Tuesday, January 24, 2012

MAGFest X (2/2)


MAGFest Round Two: Fight!

Last week's Blackout threw off my schedule a little bit. So I'm going to try and double up here for a few weeks to get back on track. Let me start by wrapping up my MAGFest posts.

I could go on about the panels at MAGFest, because although it is the "Music and Gaming Festival," they throw a hell of a media con. I mean, just check out GLaDOS reading a letter to Princess Celestia or The Super Art Fight!

But one only needs to pause for a moment of quiet reflection anywhere in MAGFest to remember that the real focus is… is… OOOAAAARRRRGH


*clears throat*… is video games. (Yes, I found and watched and time stamped every one of those links for you. Because I love you, my MAGFestians. If you can ride it out past the eight minute mark of that last video, you come out transformed. Yes, I watched all ten minutes. I AM IMMUNE!)

If someone could write a script that would play the roar at random intervals no shorter than two minutes and no longer than twenty, you too could experience the joys of MAGFest. Well, not really, but I do want to troll my next LAN party that way. I know a few attendees were annoyed by it, but I wound up fascinated. It's an offline, randomly-generated, aural meme, and it's really fun to do.

* _DATASET RECORDS_:

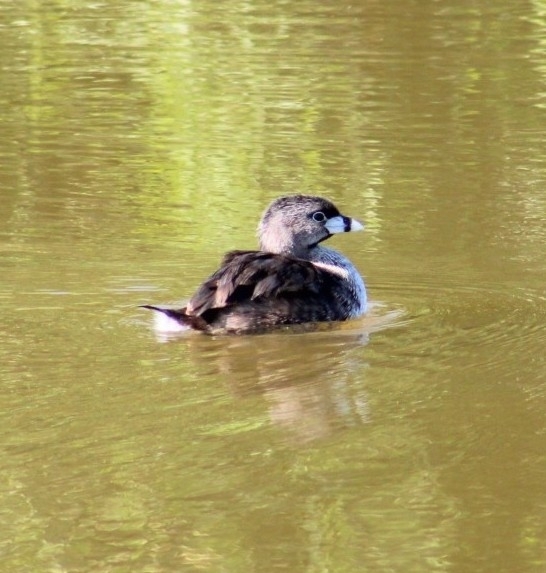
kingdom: Animalia
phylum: Chordata
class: Aves
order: Podicipediformes
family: Podicipedidae
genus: Podilymbus
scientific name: Podilymbus podiceps
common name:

* _TASK DETAILS_: Please carry the MAGFest blog post forward from its final sentence, writing a few more paragraphs in the same voice.

* _EXERCISE RESPONSE_:
The game room is astounding. I couldn't get my camera far back enough to fit all of it in one shot. Here's my best try. Ooh, look! They had X-Men!
I was standing at the mid-point of the room, in front of the pinball section.
There were clusters of games so that the space was not claustrophobic.

The dealers' room and board game area were located in the other half of this room. At first, I was fooled by the scale. "Oh, the dealers' room is just one fourth of the space, it's not that many people." On Saturday afternoon, I learned how wrong I was.

I just wanted to go through and pick up business cards. That's it. Maybe one or two quick hellos, but mainly if they were selling something, I wanted a website. If they weren't, I wanted to know if they were interested in interviews so we could make a later pass with the camcorder.

This simple request quickly divided the vendors into people who were livid that I would dare window shop, and people who were immensely friendly and willing to make sure that I understood why they were blazingly awesome. I'm looking at you, Mighty Rabbit Studios, Hello with Cheese and Random Encounter.

My speedrun of the dealers' room took me about three hours. I had to find a second bag to carry all the business cards. Overall, the majority of my time was spent bouncing around these two warehouse-sized rooms. I tried to make all the concerts that I could, and I did check in on panels, and those did stand head-and-shoulders above many cons that I've attended. But that's not where the real soul of MAGFest is.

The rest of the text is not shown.